§ 読解用抜粋:
◇ ◇ ◇ ◇ ◇

おすすめは、朝鮮通信使が宿泊した場所の一つ、福禅寺です。境内の対潮楼からの景色は「日本で一番美しい景勝地(日東第一形勝)」として賞賛されました。柱が額縁みたいで、絵になる風景です。

福禅寺
対潮楼からの眺め

草戸千軒

次のスポットは、中世の港町・草戸千軒跡です。ここは、近くにある明王院です。背景の五重塔・本堂は、鎌倉・室町時代に建てられたもので、国宝に指定されています。草戸千軒の町と同じ頃から存在していました。当時は常福寺といって、草戸千軒はその門前町でもあったそうです。

◇ ◇ ◇ ◇ ◇

§ 作業項目 1: 抜粋によると、明王院の五重塔と本堂はどの時代に建てられましたか。
§ 作業項目 2: 抜粋の「おすすめは、朝鮮通信使が宿泊」から「の門前町でもあったそうです。」までを、両端の語句も含めて一字も変えずに繰り返してください。
記録は、この抜粋とは関係のない別の資料です。

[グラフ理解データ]
◇ ◇ ◇ ◇ ◇

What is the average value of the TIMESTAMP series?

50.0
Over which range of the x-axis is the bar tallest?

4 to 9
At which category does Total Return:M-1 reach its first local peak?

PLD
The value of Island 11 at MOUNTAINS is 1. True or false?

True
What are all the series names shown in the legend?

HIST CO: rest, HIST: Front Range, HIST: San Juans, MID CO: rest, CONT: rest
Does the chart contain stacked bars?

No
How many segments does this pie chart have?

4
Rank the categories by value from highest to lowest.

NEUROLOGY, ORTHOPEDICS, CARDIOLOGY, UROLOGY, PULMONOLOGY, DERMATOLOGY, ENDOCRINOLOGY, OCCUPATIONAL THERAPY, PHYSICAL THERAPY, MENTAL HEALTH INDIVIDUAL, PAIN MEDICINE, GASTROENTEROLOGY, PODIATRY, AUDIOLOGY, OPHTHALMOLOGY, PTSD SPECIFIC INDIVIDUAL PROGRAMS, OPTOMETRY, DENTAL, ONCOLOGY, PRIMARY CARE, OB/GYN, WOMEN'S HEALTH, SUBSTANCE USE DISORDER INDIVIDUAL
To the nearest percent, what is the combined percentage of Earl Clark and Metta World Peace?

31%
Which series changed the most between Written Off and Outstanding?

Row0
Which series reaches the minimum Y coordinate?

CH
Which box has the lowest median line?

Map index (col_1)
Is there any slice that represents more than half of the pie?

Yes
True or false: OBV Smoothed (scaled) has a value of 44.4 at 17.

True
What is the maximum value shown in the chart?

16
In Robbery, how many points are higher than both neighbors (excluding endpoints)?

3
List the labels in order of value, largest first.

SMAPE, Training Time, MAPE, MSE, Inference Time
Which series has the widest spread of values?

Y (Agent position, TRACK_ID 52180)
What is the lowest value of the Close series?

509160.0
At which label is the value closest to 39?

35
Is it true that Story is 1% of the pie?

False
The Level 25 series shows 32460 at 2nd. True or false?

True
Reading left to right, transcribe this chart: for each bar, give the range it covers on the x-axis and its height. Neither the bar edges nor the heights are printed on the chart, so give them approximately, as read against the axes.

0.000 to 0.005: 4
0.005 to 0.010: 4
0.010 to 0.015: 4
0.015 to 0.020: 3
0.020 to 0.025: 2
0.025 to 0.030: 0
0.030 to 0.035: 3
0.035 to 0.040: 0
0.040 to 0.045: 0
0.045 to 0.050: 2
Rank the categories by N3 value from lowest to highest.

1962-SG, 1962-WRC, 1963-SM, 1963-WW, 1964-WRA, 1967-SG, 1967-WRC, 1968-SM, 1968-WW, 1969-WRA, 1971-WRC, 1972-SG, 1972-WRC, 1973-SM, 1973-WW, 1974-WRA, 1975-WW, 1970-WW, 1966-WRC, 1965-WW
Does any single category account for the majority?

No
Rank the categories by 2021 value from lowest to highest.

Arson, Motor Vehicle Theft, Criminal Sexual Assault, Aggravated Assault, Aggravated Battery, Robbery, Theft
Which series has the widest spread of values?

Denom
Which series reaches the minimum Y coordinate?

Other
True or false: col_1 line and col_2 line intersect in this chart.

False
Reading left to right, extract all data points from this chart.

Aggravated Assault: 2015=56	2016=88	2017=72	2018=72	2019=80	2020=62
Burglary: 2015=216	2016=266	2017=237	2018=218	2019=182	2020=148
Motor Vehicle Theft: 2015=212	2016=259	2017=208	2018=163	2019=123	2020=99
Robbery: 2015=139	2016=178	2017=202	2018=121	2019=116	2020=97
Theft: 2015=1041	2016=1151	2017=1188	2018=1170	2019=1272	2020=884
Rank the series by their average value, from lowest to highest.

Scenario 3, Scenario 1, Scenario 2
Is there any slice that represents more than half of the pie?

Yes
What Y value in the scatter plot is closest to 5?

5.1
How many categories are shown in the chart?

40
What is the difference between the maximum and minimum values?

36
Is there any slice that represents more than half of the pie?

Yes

◇ ◇ ◇ ◇ ◇

§ 記述解答 1: 鎌倉・室町時代に建てられました。

§ 記述解答 2:
おすすめは、朝鮮通信使が宿泊した場所の一つ、福禅寺です。境内の対潮楼からの景色は「日本で一番美しい景勝地(日東第一形勝)」として賞賛されました。柱が額縁みたいで、絵になる風景です。

福禅寺
対潮楼からの眺め

草戸千軒

次のスポットは、中世の港町・草戸千軒跡です。ここは、近くにある明王院です。背景の五重塔・本堂は、鎌倉・室町時代に建てられたもので、国宝に指定されています。草戸千軒の町と同じ頃から存在していました。当時は常福寺といって、草戸千軒はその門前町でもあったそうです。